**Dataset entries**
- - - - -
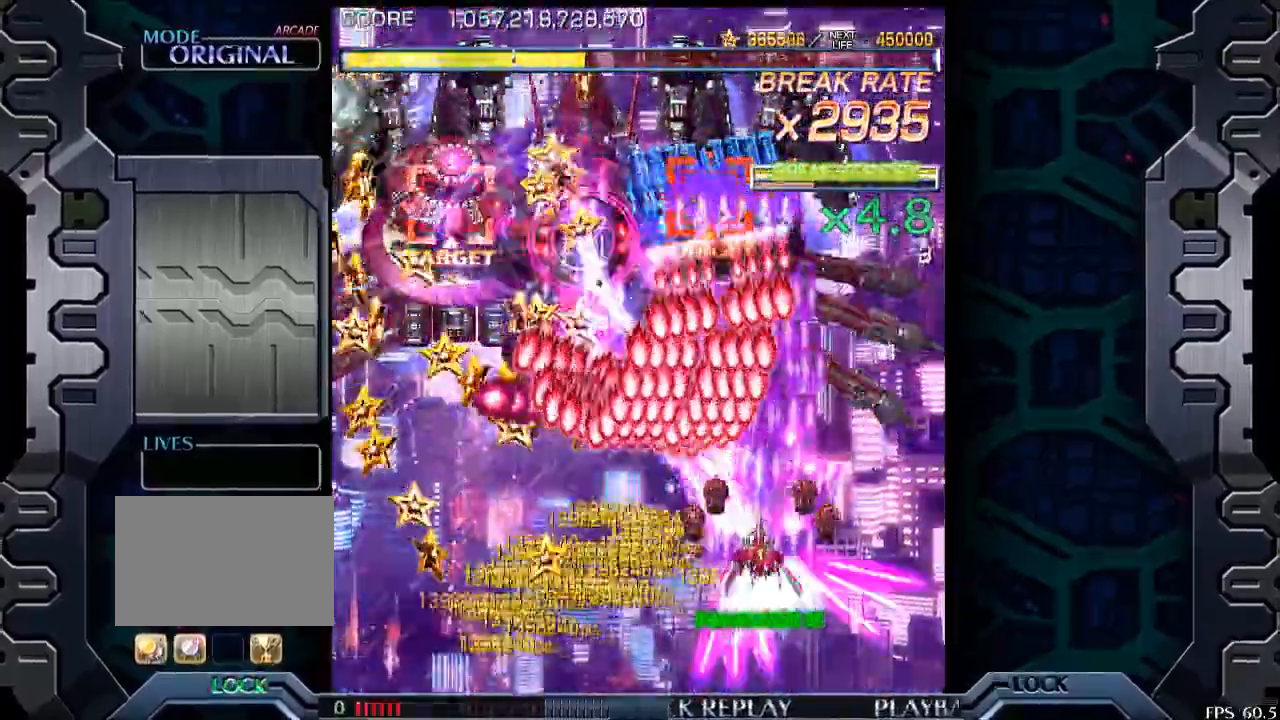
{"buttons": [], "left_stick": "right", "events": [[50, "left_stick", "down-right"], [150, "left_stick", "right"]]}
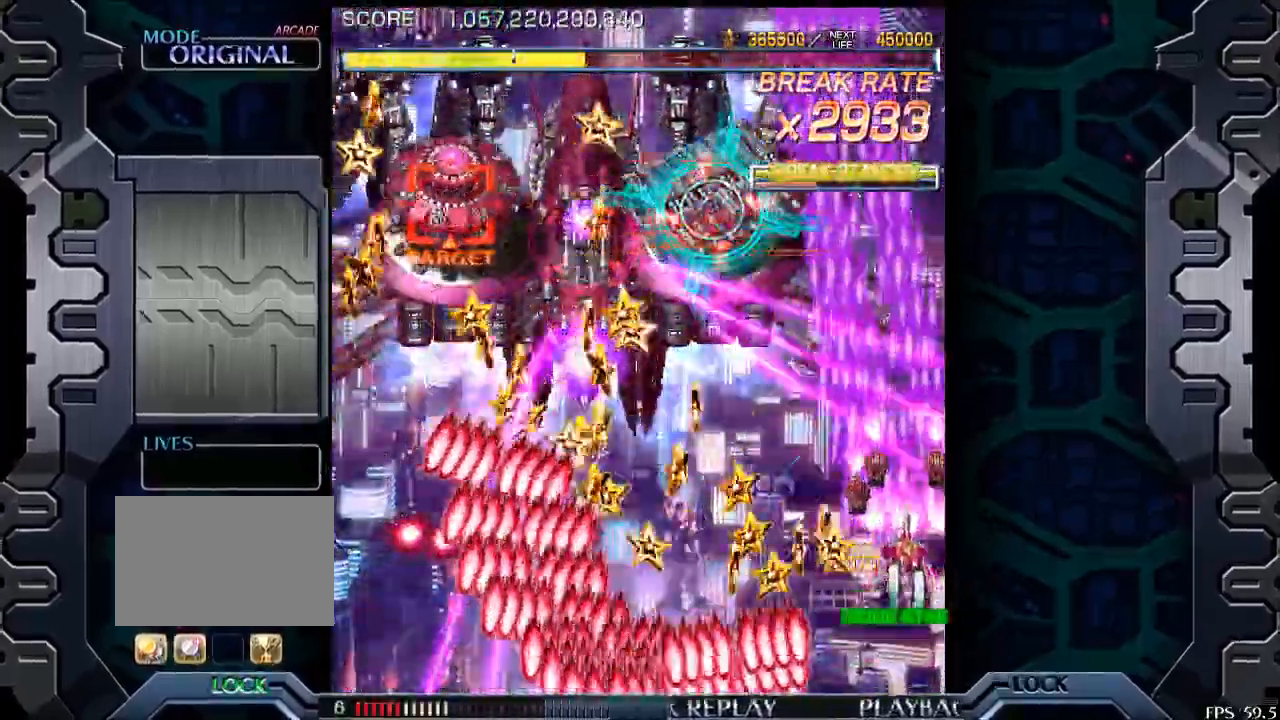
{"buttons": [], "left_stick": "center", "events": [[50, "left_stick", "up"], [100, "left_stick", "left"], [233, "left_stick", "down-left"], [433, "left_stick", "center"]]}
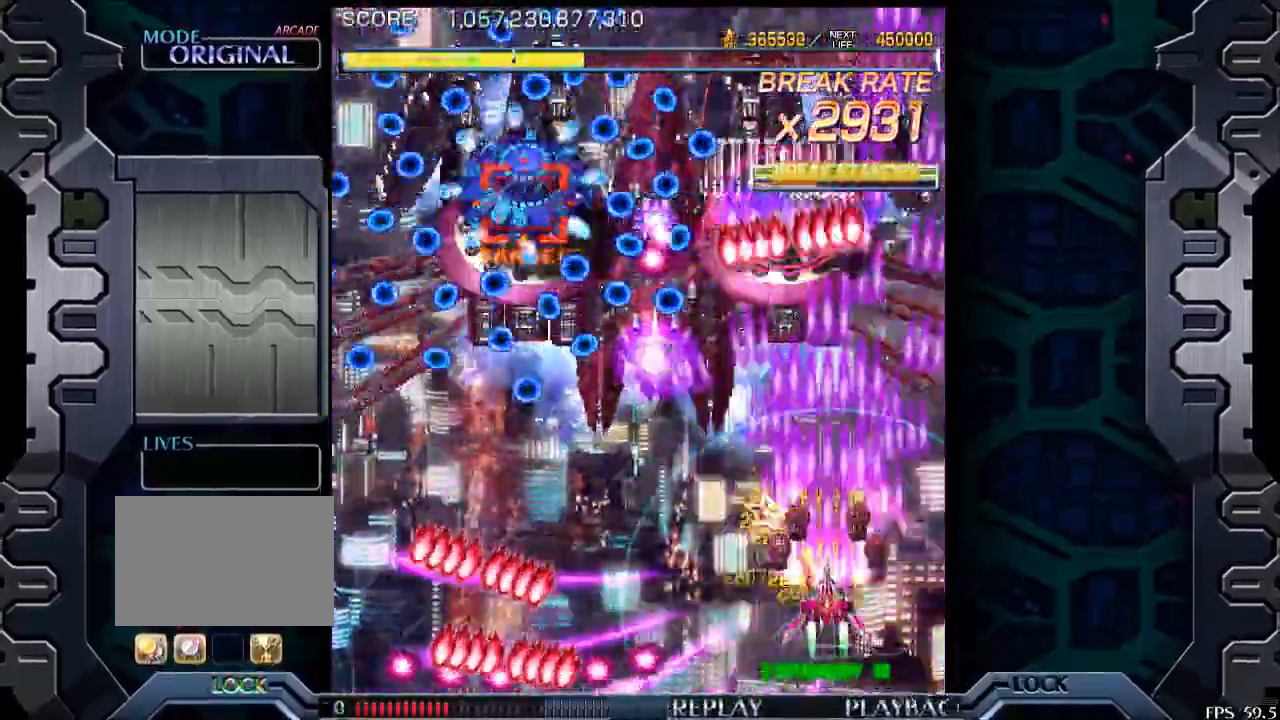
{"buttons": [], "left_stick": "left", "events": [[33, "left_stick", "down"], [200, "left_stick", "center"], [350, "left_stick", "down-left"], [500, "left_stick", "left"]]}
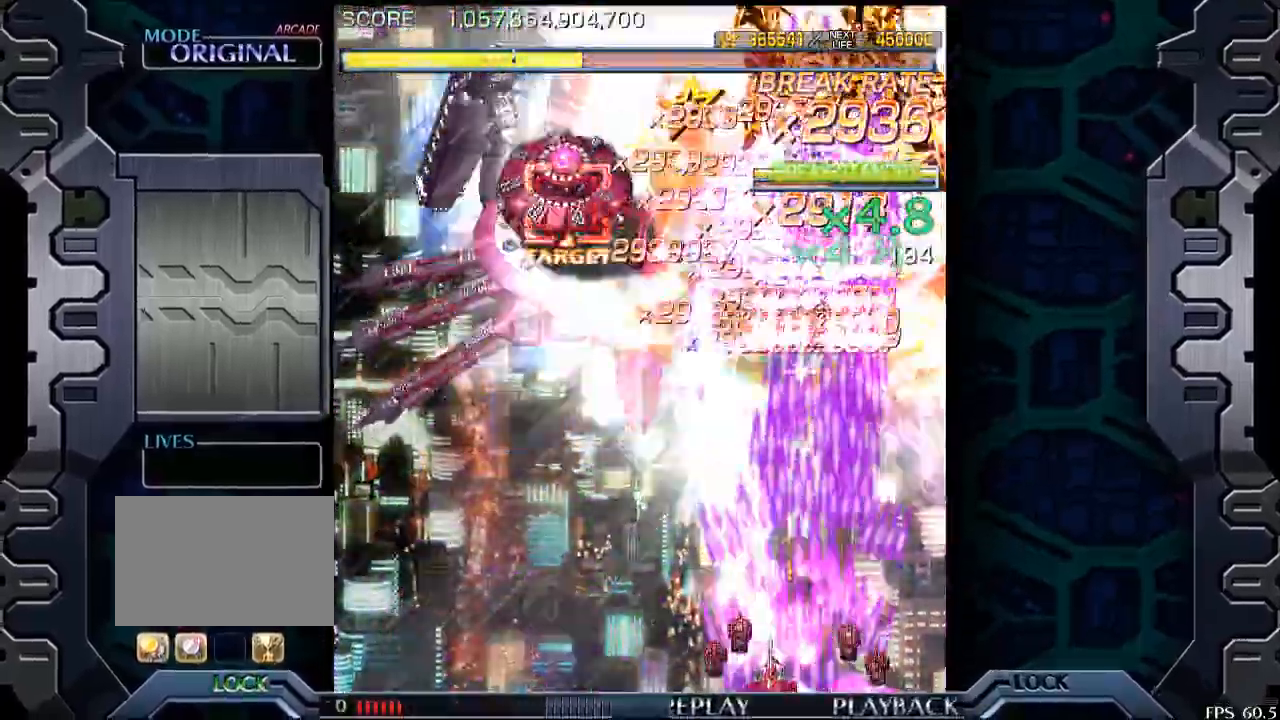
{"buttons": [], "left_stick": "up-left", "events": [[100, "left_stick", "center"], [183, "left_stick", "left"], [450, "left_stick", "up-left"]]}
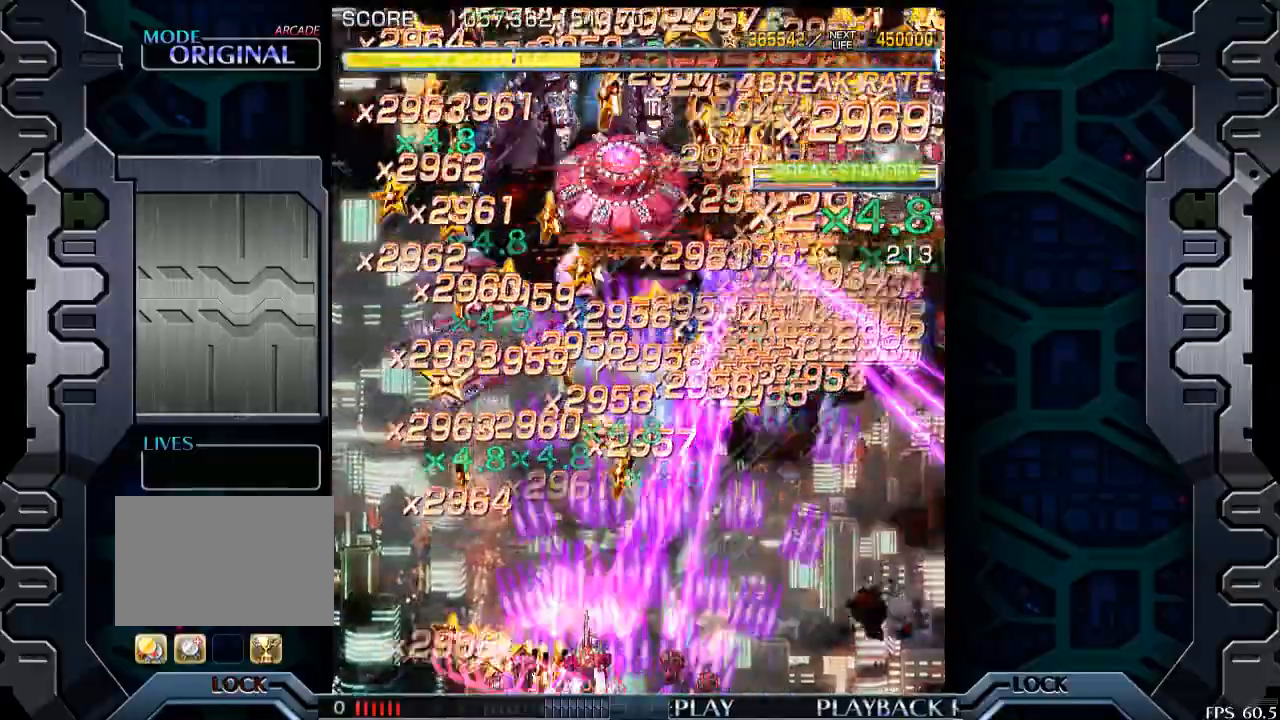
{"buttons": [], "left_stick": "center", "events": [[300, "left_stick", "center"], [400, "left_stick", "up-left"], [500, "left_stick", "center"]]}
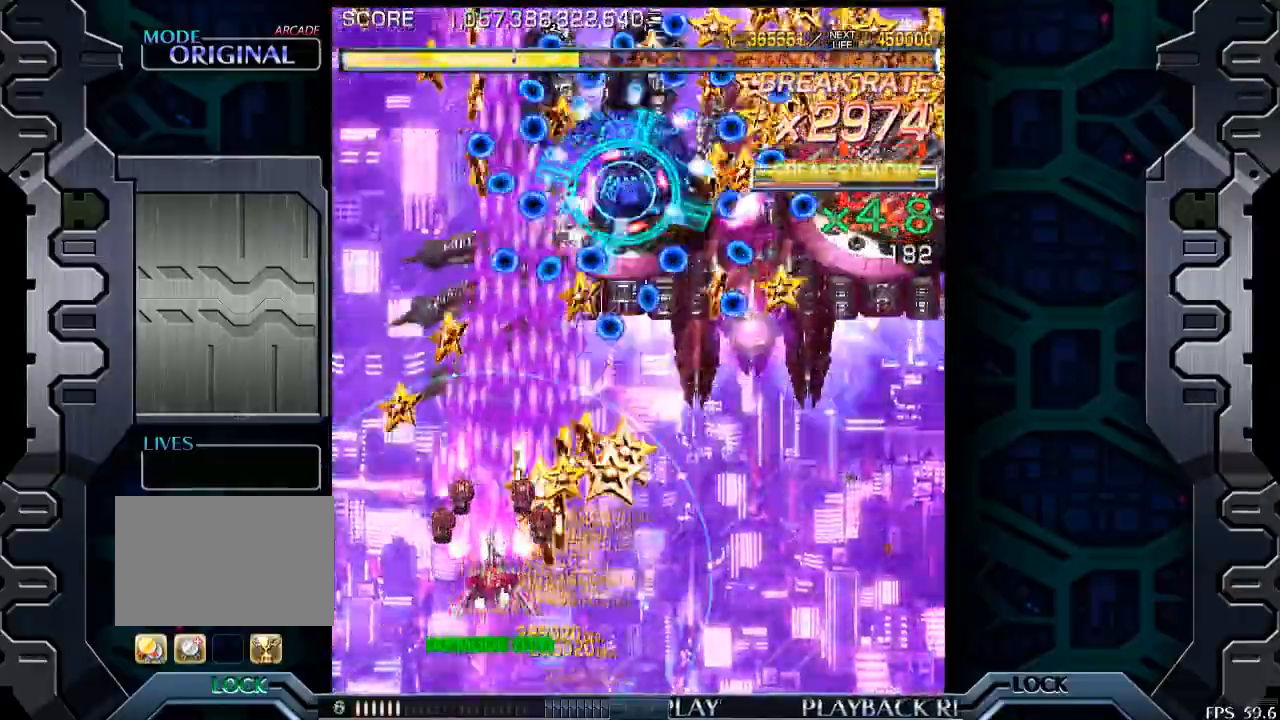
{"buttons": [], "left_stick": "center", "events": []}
- - - - -
**What to do**
Which lines above include the word "down"? Show each one.

**Written answer**
{"buttons": [], "left_stick": "right", "events": [[50, "left_stick", "down-right"], [150, "left_stick", "right"]]}
{"buttons": [], "left_stick": "center", "events": [[50, "left_stick", "up"], [100, "left_stick", "left"], [233, "left_stick", "down-left"], [433, "left_stick", "center"]]}
{"buttons": [], "left_stick": "left", "events": [[33, "left_stick", "down"], [200, "left_stick", "center"], [350, "left_stick", "down-left"], [500, "left_stick", "left"]]}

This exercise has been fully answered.